Tearing down hardware is but one mode of thought though when it comes to useful destruction.  This past winter I also tore the trim off of three windows, milled and installed new trim after filling cracks and gaps in the insulation around our replacement windows.  My dad was a bit shocked to see I had torn them down to the casements and crusty drywall edges, but it was the only way the job could be done correctly.  Sometimes you have to do that.
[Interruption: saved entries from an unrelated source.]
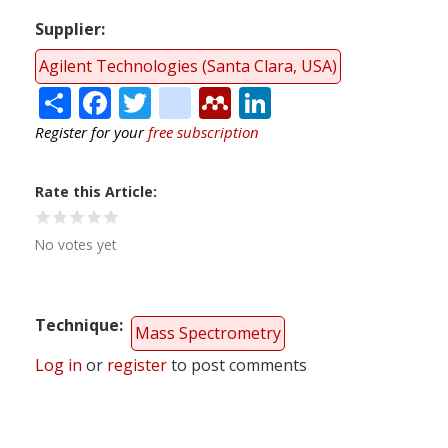
Supplier
Agilent Technologies (Santa Clara, USA)
Share
Facebook
Twitter
citeulike
Mendeley
LinkedIn
Register for your
free subscription
Rate this Article
No votes yet
Technique
Mass Spectrometry
Log in
or
register
to post comments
My neighbor, Lance, gets this.  He was retained as a body man to fix a spot of rust on my car.  Lance is a Mormon.  If you know anything about Mormons, you should know that they know how to prepare for the apocalypse.  That's why it was no surprised to me that Lance hunted every trace of rust in the rocker and quarter panel, forcibly extracted it with a saw, rebuilt from stock galvanized sheet metal and welded into place a complex set of replacement parts, filled and ground the welds and repainted half the side of the van to an exact match in color.

If you're going to fix something, it's worth doing it right the first time, being thoroughly destructive of the malignant portions as much as possible.  Leaving behind any scrap of the old, defective and sometimes hazardous bits is only inviting it's return later.  Some people understand this principle, and some people are unfortunately oblivious to the reason and need for it.

So, I hope you'll take this cheery bit of advise from a plugger...  when you run up against something that is just sick with defect and you can do something about it, be thorough in your work, even if a bit more destruction than you anticipated is needed to excise all the badness.  Then, start with good materials and a raw determination to finish the project.  Otherwise, your windows will end up like mine - trimmed but not yet stained! (oops!!)

Tuesday, February 28, 2012

Design, Analyze and Test Circuits Online!

I have been thinking of something like this for years, but the goodly geeks at MIT Nerd Kits have created it - and let's face it, they have the skills I lack in the area of electrical engineering.  Circuit Lab is a virtual schematic designer and tester with many great tools.  Funnily enough, the day my DSONano oscilloscope arrived via FedEx, I find out about Circuit Lab from Nerd Kits.  Now you can see what putting 100v into a 555 chip does without blowing it to smithereens!

Check them both out if you want to learn how to make tiny circuit bits do their thing in useful ways.


Circuit Lab

I'm already in love with the DSONano just because it looks like a cool bit of Star Trek kit right in your hands.  It is packed with functions and I can't wait to actually be able to put it to practical use!